Por Omar Nava Barrera
Es parte de un imaginario colectivo enaltecer el éxito de las juventudes, ¿pero a qué nos referimos con juventudes exitosas? El éxito como una meta impuesta, como una utopía monótona de la meritocracia capitalista; los sueños de las jóvenes generaciones como el combustible que necesita la maquinaria cuasi autónoma del capitalismo gore.
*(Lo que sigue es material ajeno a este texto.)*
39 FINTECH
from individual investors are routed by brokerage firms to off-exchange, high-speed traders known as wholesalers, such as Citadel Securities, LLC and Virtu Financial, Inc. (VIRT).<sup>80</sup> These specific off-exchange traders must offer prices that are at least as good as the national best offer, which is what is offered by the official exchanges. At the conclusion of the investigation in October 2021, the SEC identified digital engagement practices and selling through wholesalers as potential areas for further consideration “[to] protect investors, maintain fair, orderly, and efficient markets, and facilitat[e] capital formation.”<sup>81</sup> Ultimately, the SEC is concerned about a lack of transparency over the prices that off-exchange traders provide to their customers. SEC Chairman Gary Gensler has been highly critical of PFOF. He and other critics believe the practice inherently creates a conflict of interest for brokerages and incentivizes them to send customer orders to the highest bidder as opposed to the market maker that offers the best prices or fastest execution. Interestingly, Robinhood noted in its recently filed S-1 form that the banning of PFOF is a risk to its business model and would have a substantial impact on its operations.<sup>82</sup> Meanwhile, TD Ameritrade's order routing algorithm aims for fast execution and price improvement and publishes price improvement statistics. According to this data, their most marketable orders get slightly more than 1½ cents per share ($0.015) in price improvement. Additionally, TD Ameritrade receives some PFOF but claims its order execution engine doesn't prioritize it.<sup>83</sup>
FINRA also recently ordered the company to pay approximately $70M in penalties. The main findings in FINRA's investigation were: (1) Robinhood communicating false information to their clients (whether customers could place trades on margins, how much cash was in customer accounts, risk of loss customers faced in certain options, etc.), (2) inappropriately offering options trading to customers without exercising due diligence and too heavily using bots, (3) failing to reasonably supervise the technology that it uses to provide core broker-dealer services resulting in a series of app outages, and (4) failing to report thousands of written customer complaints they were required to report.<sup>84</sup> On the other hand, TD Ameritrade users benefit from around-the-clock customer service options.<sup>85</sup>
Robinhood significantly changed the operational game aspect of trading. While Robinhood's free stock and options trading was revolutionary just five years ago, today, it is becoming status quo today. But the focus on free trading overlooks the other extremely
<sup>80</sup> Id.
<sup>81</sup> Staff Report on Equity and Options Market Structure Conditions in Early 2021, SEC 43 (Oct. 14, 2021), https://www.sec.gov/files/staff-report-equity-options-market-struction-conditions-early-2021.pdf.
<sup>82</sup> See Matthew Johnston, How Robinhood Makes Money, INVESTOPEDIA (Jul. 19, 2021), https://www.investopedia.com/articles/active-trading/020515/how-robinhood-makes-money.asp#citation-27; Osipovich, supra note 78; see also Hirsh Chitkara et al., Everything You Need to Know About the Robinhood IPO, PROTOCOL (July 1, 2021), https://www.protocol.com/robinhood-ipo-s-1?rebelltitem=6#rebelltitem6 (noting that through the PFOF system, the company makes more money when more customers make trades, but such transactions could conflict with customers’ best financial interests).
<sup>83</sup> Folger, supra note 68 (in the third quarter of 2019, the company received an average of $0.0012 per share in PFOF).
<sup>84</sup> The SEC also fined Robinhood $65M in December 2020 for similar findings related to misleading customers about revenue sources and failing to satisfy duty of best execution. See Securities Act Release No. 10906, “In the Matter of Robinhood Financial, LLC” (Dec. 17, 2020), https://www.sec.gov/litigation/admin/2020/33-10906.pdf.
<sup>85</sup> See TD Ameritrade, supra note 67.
La realidad es que el grueso de la población mexicana la integran obreros y obreras que inician a temprana edad su andar proletario. El censo de población en 2020 nos mostró que de la población de 15 a 29 años sólo el 32% asiste a la escuela con una participación similar entre mujeres y hombres de tales edades (INEGI, 2021). Revelando que menos de la mitad de la población sigue en el camino incierto de la educación escolarizada.
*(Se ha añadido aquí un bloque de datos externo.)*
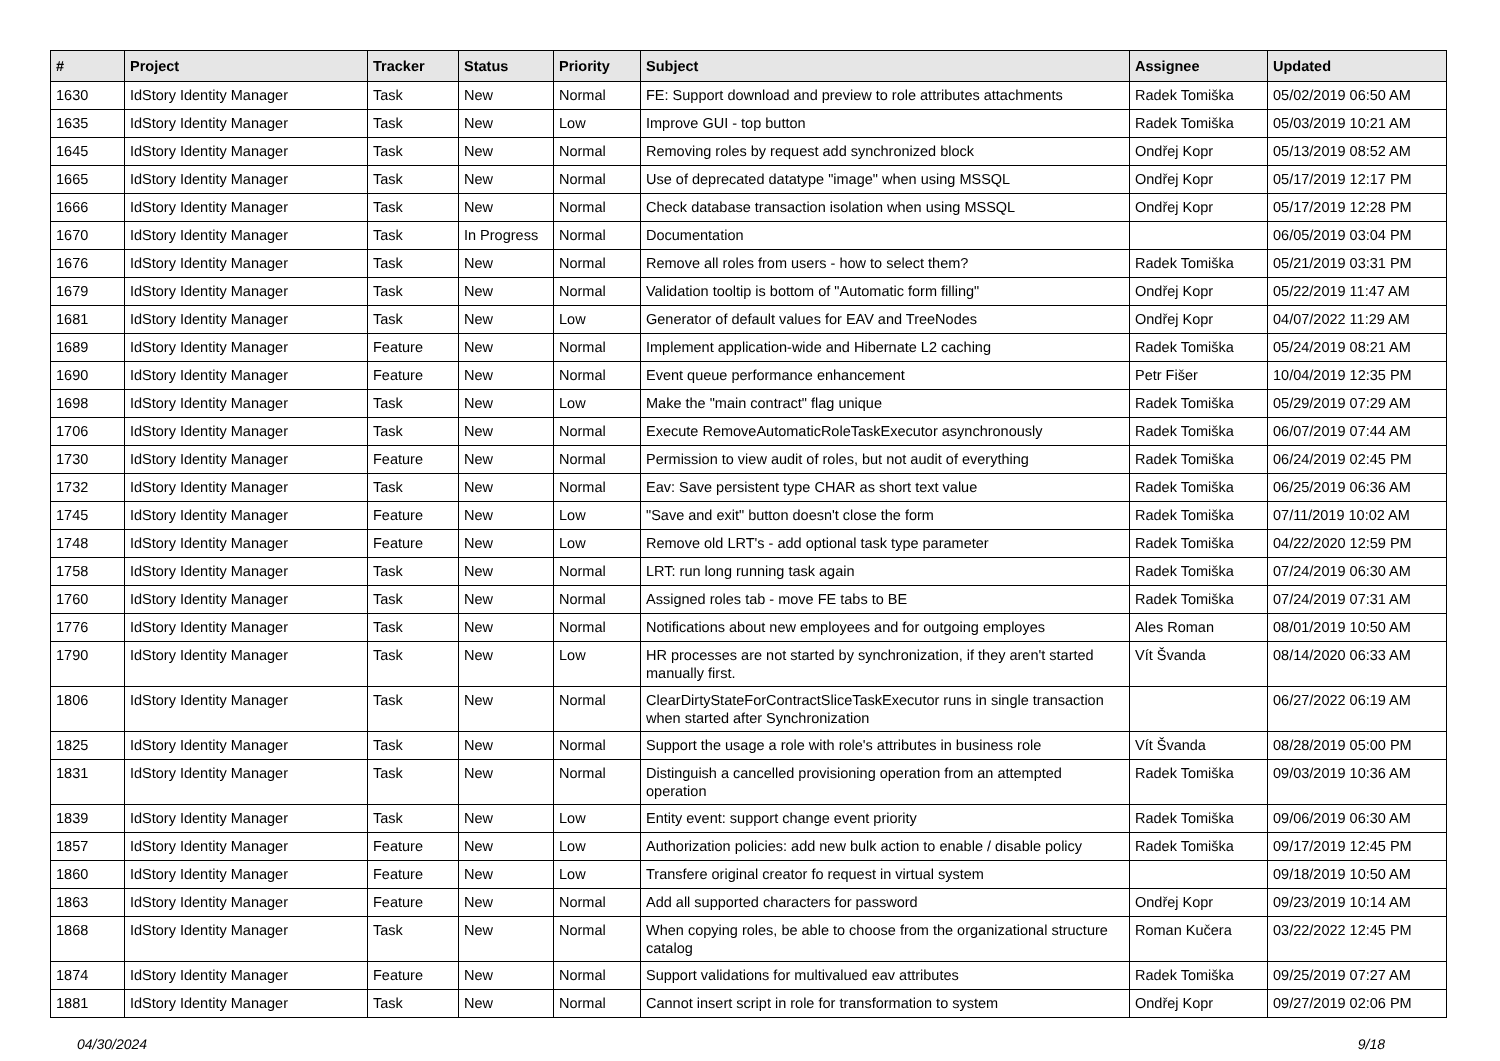| # | Project | Tracker | Status | Priority | Subject | Assignee | Updated |
| --- | --- | --- | --- | --- | --- | --- | --- |
| 1630 | IdStory Identity Manager | Task | New | Normal | FE: Support download and preview to role attributes attachments | Radek Tomiška | 05/02/2019 06:50 AM |
| 1635 | IdStory Identity Manager | Task | New | Low | Improve GUI - top button | Radek Tomiška | 05/03/2019 10:21 AM |
| 1645 | IdStory Identity Manager | Task | New | Normal | Removing roles by request add synchronized block | Ondřej Kopr | 05/13/2019 08:52 AM |
| 1665 | IdStory Identity Manager | Task | New | Normal | Use of deprecated datatype "image" when using MSSQL | Ondřej Kopr | 05/17/2019 12:17 PM |
| 1666 | IdStory Identity Manager | Task | New | Normal | Check database transaction isolation when using MSSQL | Ondřej Kopr | 05/17/2019 12:28 PM |
| 1670 | IdStory Identity Manager | Task | In Progress | Normal | Documentation | | 06/05/2019 03:04 PM |
| 1676 | IdStory Identity Manager | Task | New | Normal | Remove all roles from users - how to select them? | Radek Tomiška | 05/21/2019 03:31 PM |
| 1679 | IdStory Identity Manager | Task | New | Normal | Validation tooltip is bottom of "Automatic form filling" | Ondřej Kopr | 05/22/2019 11:47 AM |
| 1681 | IdStory Identity Manager | Task | New | Low | Generator of default values for EAV and TreeNodes | Ondřej Kopr | 04/07/2022 11:29 AM |
| 1689 | IdStory Identity Manager | Feature | New | Normal | Implement application-wide and Hibernate L2 caching | Radek Tomiška | 05/24/2019 08:21 AM |
| 1690 | IdStory Identity Manager | Feature | New | Normal | Event queue performance enhancement | Petr Fišer | 10/04/2019 12:35 PM |
| 1698 | IdStory Identity Manager | Task | New | Low | Make the "main contract" flag unique | Radek Tomiška | 05/29/2019 07:29 AM |
| 1706 | IdStory Identity Manager | Task | New | Normal | Execute RemoveAutomaticRoleTaskExecutor asynchronously | Radek Tomiška | 06/07/2019 07:44 AM |
| 1730 | IdStory Identity Manager | Feature | New | Normal | Permission to view audit of roles, but not audit of everything | Radek Tomiška | 06/24/2019 02:45 PM |
| 1732 | IdStory Identity Manager | Task | New | Normal | Eav: Save persistent type CHAR as short text value | Radek Tomiška | 06/25/2019 06:36 AM |
| 1745 | IdStory Identity Manager | Feature | New | Low | "Save and exit" button doesn't close the form | Radek Tomiška | 07/11/2019 10:02 AM |
| 1748 | IdStory Identity Manager | Feature | New | Low | Remove old LRT's - add optional task type parameter | Radek Tomiška | 04/22/2020 12:59 PM |
| 1758 | IdStory Identity Manager | Task | New | Normal | LRT: run long running task again | Radek Tomiška | 07/24/2019 06:30 AM |
| 1760 | IdStory Identity Manager | Task | New | Normal | Assigned roles tab - move FE tabs to BE | Radek Tomiška | 07/24/2019 07:31 AM |
| 1776 | IdStory Identity Manager | Task | New | Normal | Notifications about new employees and for outgoing employes | Ales Roman | 08/01/2019 10:50 AM |
| 1790 | IdStory Identity Manager | Task | New | Low | HR processes are not started by synchronization, if they aren't started manually first. | Vít Švanda | 08/14/2020 06:33 AM |
| 1806 | IdStory Identity Manager | Task | New | Normal | ClearDirtyStateForContractSliceTaskExecutor runs in single transaction when started after Synchronization | | 06/27/2022 06:19 AM |
| 1825 | IdStory Identity Manager | Task | New | Normal | Support the usage a role with role's attributes in business role | Vít Švanda | 08/28/2019 05:00 PM |
| 1831 | IdStory Identity Manager | Task | New | Normal | Distinguish a cancelled provisioning operation from an attempted operation | Radek Tomiška | 09/03/2019 10:36 AM |
| 1839 | IdStory Identity Manager | Task | New | Low | Entity event: support change event priority | Radek Tomiška | 09/06/2019 06:30 AM |
| 1857 | IdStory Identity Manager | Feature | New | Low | Authorization policies: add new bulk action to enable / disable policy | Radek Tomiška | 09/17/2019 12:45 PM |
| 1860 | IdStory Identity Manager | Feature | New | Low | Transfere original creator fo request in virtual system | | 09/18/2019 10:50 AM |
| 1863 | IdStory Identity Manager | Feature | New | Normal | Add all supported characters for password | Ondřej Kopr | 09/23/2019 10:14 AM |
| 1868 | IdStory Identity Manager | Task | New | Normal | When copying roles, be able to choose from the organizational structure catalog | Roman Kučera | 03/22/2022 12:45 PM |
| 1874 | IdStory Identity Manager | Feature | New | Normal | Support validations for multivalued eav attributes | Radek Tomiška | 09/25/2019 07:27 AM |
| 1881 | IdStory Identity Manager | Task | New | Normal | Cannot insert script in role for transformation to system | Ondřej Kopr | 09/27/2019 02:06 PM |
04/30/2024 9/18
Por lo tanto, de la población de jóvenes trabajadores de 15 a 29 años (que en realidad pondría en duda sí hasta los 29 años llega la juventud) el 59% se encuentra laborando en el sector terciario o sea comercio y servicios; el 29% en la industria y la construcción o también llamado, en términos formales, sector secundario y el 11% en el sector primario es decir agricultura, ganadería, caza y pesca (INEGI, 2021).
Los datos duros nos están mostrando que la mayoría de las juventudes trabajan desde temprana edad (incluso desde la niñez en muchos contextos de miseria). Una amplia mayoría que es negada por imaginarios colectivos de éxitos fantasiosos, porque el mismo relato de la escolaridad nos ha vendido la idea de que sólo avanzando de grados lograremos una vida loable, llena de triunfos y con la aprobación hegemónica del “statuos quo”.
El mito burgués de la escolaridad como el máximo logro social genera aspiraciones que desdibujan el piso del que partimos, es decir, invisibilizan los muchos otros factores estructurales que impiden, desde hace años, encontrar en la escolaridad la desaparecida movilidad social. Mientras el mito de la escuela como el mayor de los éxitos ha muerto, el campo de jóvenes trabajadores ha crecido, pero pareciera que no se es consciente de ello como tal. Es decir, cuando vamos por las calles más concurridas, en los barrios, en el transporte público y en las periferias nos daríamos cuenta de que muchos de los trabajadores y trabajadoras son jóvenes que ante los ojos del discurso meritocrático no alcanzaron el éxito en sociedades capitalistas que “te dan todas las oportunidades, herramientas y caminos” pero no lograron aprovecharlos, ¿por qué?.
Y siguiendo con la línea de la precariedad laboral que he venido trabajando en otros artículos del Machetearte y de APIA; siento la necesidad de trabajar de cerca y evidenciar la palabra de aquellas juventudes de obreros y obreras que poco son reconocidas en una sociedad mexicana sin consciencia de clase. Así mismo, el lenguaje cumple un papel importante al nombrar las cosas desde el valor de uso, desde los roles impuestos y desde la fuerza de trabajo que le imprimimos a las cosas para evitar la enajenación y el fetichismo. Es decir, es una necesidad que las juventudes, en tanto trabajadores precarizados, se nombren así, como la fuerza de trabajo necesaria pero a la vez excluida de otras oportunidades que les fueron negadas, o que su única oportunidad fue la preparación como técnicos calificados (en el caso, por ejemplo, de los bachilleratos técnicos como los Conaleps o Cetys).
Por otro lado pero en el mismo sentido, la tasa de desocupación también es considerable, ya que siguiendo con el rango de edades de 15 a 29 años, según los datos de INEGI (2021) existen 1.2 millones de personas desocupadas y, sin caer en discursos moralistas, ya sabemos dónde pueden ir a parar los jóvenes sin oportunidades dignas (delincuencia, drogadicción, narcotráfico etc.). Pero qué pasaría si desde las juventudes trabajadoras se comenzara a formar críticamente desde la consciencia de clase, porque el trabajo de base sigue siendo primordial y no sólo con estudiantes sino con las juventudes obreras de este país (albañiles/as, hojalateros/as, mecánicos, godines, electricos/as, etc.).